You can spend a king's ransom taking your kids on a vacation, for example, and all your daughter will keep talking about is the luxe dispenser of lemon-infused water in the lobby of the Atlanta Airport Hilton Garden Inn. Or, on the flip side, you can go to great lengths to procure a pet hedgehog, and while taking a bath your son will tell his grandma that what "stuck with him" about these efforts it that they were so focused on his happiness.
My parents are now in their late seventies, and our relationship has never been better: they've both mellowed considerably with age, and I'm trying to make the most of our remaining years together. I'm determined to not argue with them over petty things or regress into old dynamics. As an only child and a mother of two children myself now, I realize that the only things that really matter at all after you become a parent is that you live to see your kids grow up and that you check out of this planet before they do. My parents are on track for that, and I'm glad.
I moved to Alaska when I was 27. I'm turning 45 this year and my daughter, Paige, will be 15. My son, Isaac, will be 12. My life feels split into two very distinct halves: my childhood and young adulthood in New York City with a brief stint in Rhode Island for college, and my adult life in Alaska where my kids were born, where I built my career as a lawyer, and where I stumbled into my non-monetized side-hustle as a blogger and activist.

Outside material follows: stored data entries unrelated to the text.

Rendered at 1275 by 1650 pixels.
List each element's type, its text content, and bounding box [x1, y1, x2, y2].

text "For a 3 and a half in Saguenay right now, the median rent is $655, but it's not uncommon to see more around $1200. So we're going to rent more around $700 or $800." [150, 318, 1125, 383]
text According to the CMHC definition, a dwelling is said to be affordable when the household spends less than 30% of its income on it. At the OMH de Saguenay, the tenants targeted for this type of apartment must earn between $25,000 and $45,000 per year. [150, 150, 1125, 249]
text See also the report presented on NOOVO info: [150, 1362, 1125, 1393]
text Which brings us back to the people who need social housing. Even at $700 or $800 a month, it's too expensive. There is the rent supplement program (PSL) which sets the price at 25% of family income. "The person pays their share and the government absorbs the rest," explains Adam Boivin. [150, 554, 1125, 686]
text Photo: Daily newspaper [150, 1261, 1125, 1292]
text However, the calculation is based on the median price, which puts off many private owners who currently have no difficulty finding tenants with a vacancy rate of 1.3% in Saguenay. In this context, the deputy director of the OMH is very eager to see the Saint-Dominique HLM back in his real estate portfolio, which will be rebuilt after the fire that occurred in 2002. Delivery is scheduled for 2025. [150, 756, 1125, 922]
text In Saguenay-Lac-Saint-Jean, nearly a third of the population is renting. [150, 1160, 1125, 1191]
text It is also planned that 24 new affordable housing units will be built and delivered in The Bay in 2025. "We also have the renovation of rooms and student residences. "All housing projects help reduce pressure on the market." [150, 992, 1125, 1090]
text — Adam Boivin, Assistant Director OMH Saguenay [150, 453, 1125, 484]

But a few times a year, I return to the 1,200 square foot of Bronx apartment where I grew up and where my parents still live most of the time. When I do, it feels like I've entered a wormhole in the space-time continuum. I sleep in my childhood bedroom cocooned by detritus from all phases of my early life: a tacky sculpture I spent $100 of 1990s babysitting money on. An old Cabbage Patch Kid I wanted and lobbied for with a burning passion. A box of Sculpey beads I made. I go into sort of a fugue state then, picking up one object after the other and tripping out on nostalgia, contemplating dumpster services and estate sales and Marie Kondo while simultaneously wondering how I'll ever let go of any of this junk. It's like shopping at Costco, but sadder and without the risk of impulse-buying an inflatable standup paddle board.
My mom has slowly overtaken the drawer space in my old bedroom with paperwork and stationery, but I discovered on a recent visit that one drawer remains relegated--or, more charitably, dedicated--to my old artwork and journals.
It was in here that I found The Egg Picture.
The Egg Picture, which I drew when I was eight and still very into making art, had assumed an outsized role in my mind as a literal poster for parental failings. I remember meticulously drawing this at my dad's office in a midtown publishing company, waiting for him to be done working for the day. When I was finished I showed it to him and insisted that he mail it straight to The New Yorker, because they'd obviously want it for the cover of their April issue. Always direct and never one to adjust his tone or delivery to the age of his audience, my dad said bluntly: "well, you can try, but that's never going to happen."
When I reminded my dad of this incident a couple of years ago, I did so through tears of laughter, not recrimination or sadness. "That was a terrible thing to say! Why did I say that?!" he protested. "Exactly, dad! You could've just lied like Mr. Pahlka (my high school English teacher) and said you were positive you'd see my work in The New Yorker someday."
I couldn't believe my stroke of luck in stumbling on the original Egg Picture. I was thrilled to find it but it also made me sad for myself, my somewhat lonely and depressed childhood where I retreated into art and writing, and then also sorry for my dad for saying something off-handed that stuck with me in a "bad" way. I reminded him that he's said plenty of things that have stuck with me in good ways, too, and that parents are only human after all.
I decided to take the egg picture home to Alaska and frame it, which is kind of weird, because my kids also make plenty of great art that I've framed and hung on my walls, and what sane adult frames their own childhood art?
But The Egg Picture serves a higher purpose, I think. It's a good reminder that there have never been any grownups in the room. They've all just been making it up as they go along, this whole entire time. We're never done growing up, and we are always fragile and beautiful. Each one of us is a colorful, delicate, self-contained tiny and unique world unto itself. We are each of us in free fall, with the perpetual risk and inevitable fate of ultimately breaking open, all while carrying the persistent hope of developing into something magical and new.